Hybrid's extensive music for TV, film and games can be found at their dedicated scoring website, www.hybridscores.com.

Over the years, Hybrid's studio material from their first three albums and their singles, have been heavily used for television, film and video games. Hybrid composed the soundtrack for the 2007 film Catacombs, and have also helped Harry Gregson-Williams score Man on Fire, Déjà Vu, and X-Men Origins: Wolverine.

Other notable uses includes:
- "Know Your Enemy", "Out of the Dark", and "Visible Noise" were featured in the game In the Groove 2, released on 18 June 2005.
- In November 2006, "All I Want" was featured in an advertisement for the Channel 4 show Unanimous.
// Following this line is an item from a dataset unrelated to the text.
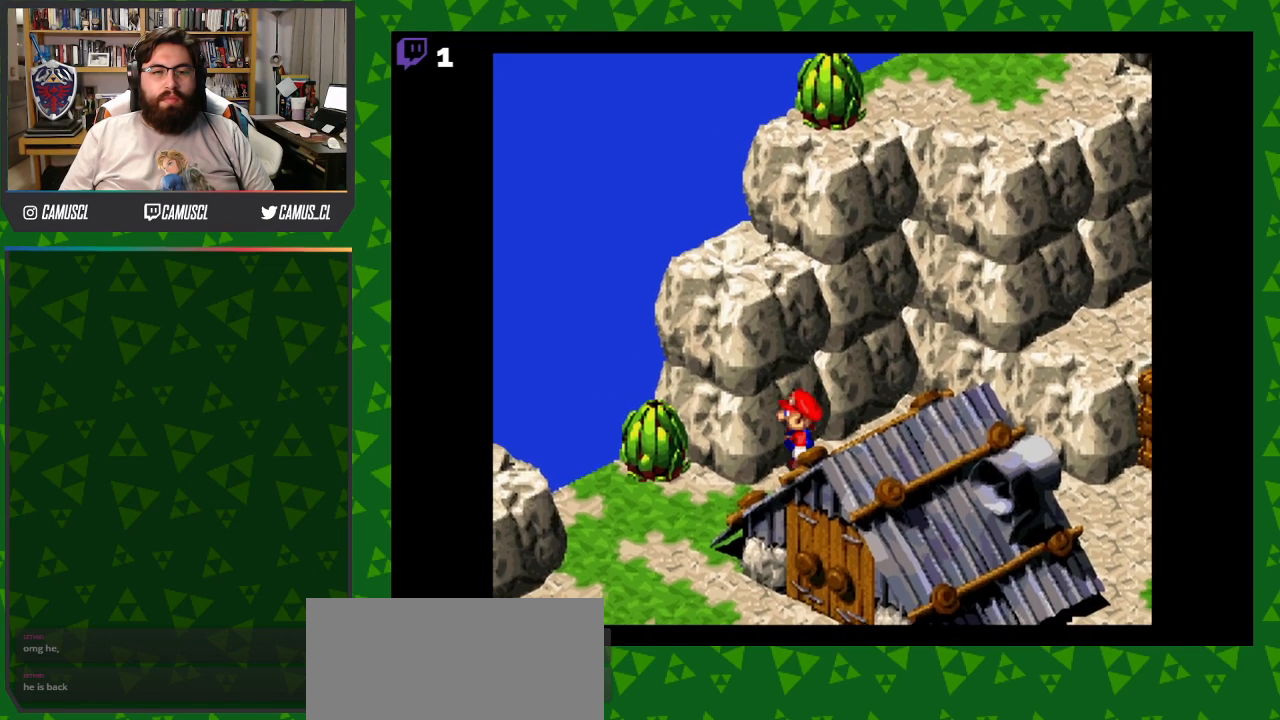
{"buttons": ["Y", "DPAD_LEFT"], "events": []}
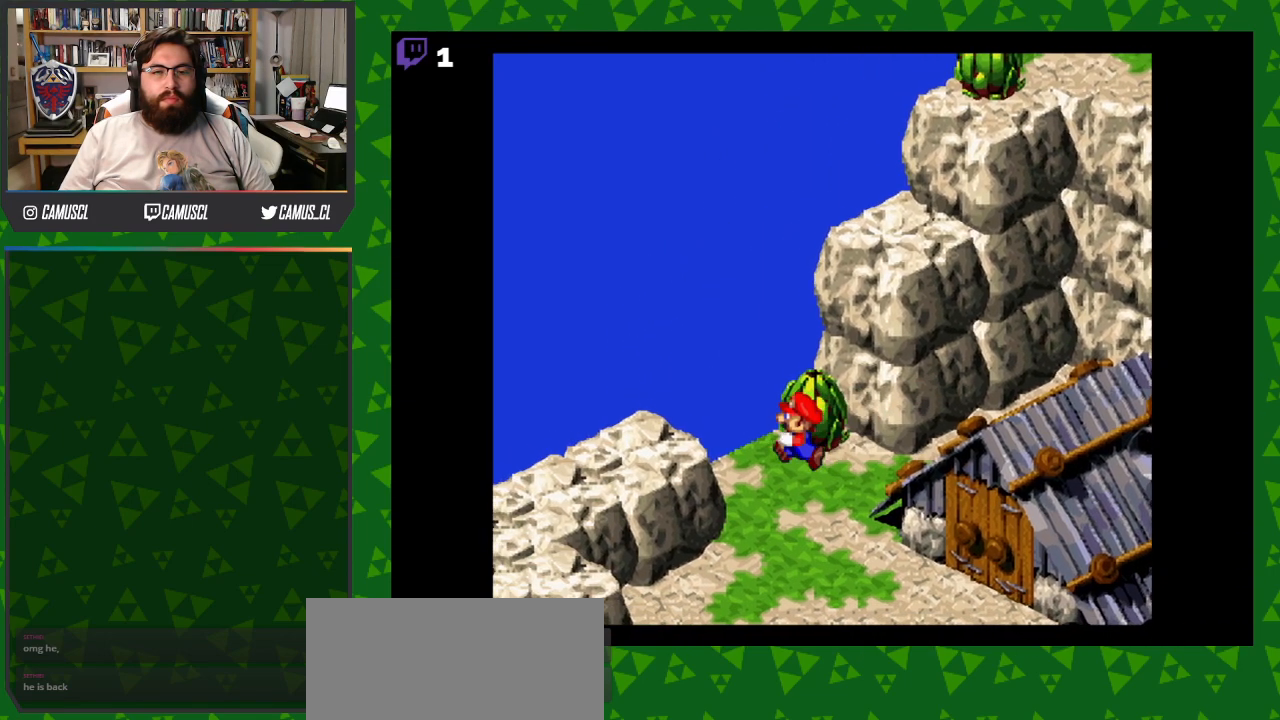
{"buttons": ["Y", "DPAD_DOWN", "DPAD_RIGHT"], "events": [[133, "DPAD_DOWN", "down"], [133, "DPAD_LEFT", "up"], [467, "DPAD_RIGHT", "down"]]}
- The music of Hybrid has been featured several times in the motoring TV show Top Gear. "Finished Symphony" was used when Jeremy Clarkson, in a Bugatti Veyron, raced James May and Richard Hammond, in a light aircraft, across Europe (season 7, episode 5), whilst "Formula of Fear" was featured in season 14, in the Maserati/Porsche/Aston Martin segment. "Mr. Smith" (aka "Ultimatum") was used in the fourth episode of season 5 and in the first episode of season 7, when Clarkson reviews the Aston Martin V8 Vantage on the Isle of Man, and in the tenth episode of season 6, "Know Your Enemy" was played in the BMW 5 Series Diesel vs. Petrol review. "Sea Chase" was used in the first episode of season 20, in which Jeremy (in a Toyota Corolla) and James (on an America's Cup yacht) conduct a race in New Zealand. "Just for Today" was used in the Porsche Boxster S review in season 8, episode 4.
- "Finished Symphony" was featured in the games SSX, SSX Tricky, and Juiced.
- "Higher Than a Skyscraper" is featured in the Xbox 360 game Crackdown.
- "I Know" was used as sample in the song "Desnudame", from Achillea's second album Amadas Estrellas.
- "I Choose Noise" was featured in an advertisement for the BBC's Doctor Who spin-off series Torchwood.
- "Choke" was used in a game trailer for Quantum Theory.
- "Cascade", from Scores, was used as the bed for a Sky+ HD advertisement.
- "Dogstar" from I Choose Noise was used by the BBC as title music for their coverage of the 2009 World Athletics Championships and 2010 European Athletics Championships.
- "Finished Symphony" was used by the BBC for their Boxing coverage.
- "Kid 2000" was one of the tunes for the film Kevin and Perry Go Large.
- "We Are in Control" was used in Poland by Gellwe for their "Fitella" muesli advertisement, and has also been used in Top Gear a couple of times.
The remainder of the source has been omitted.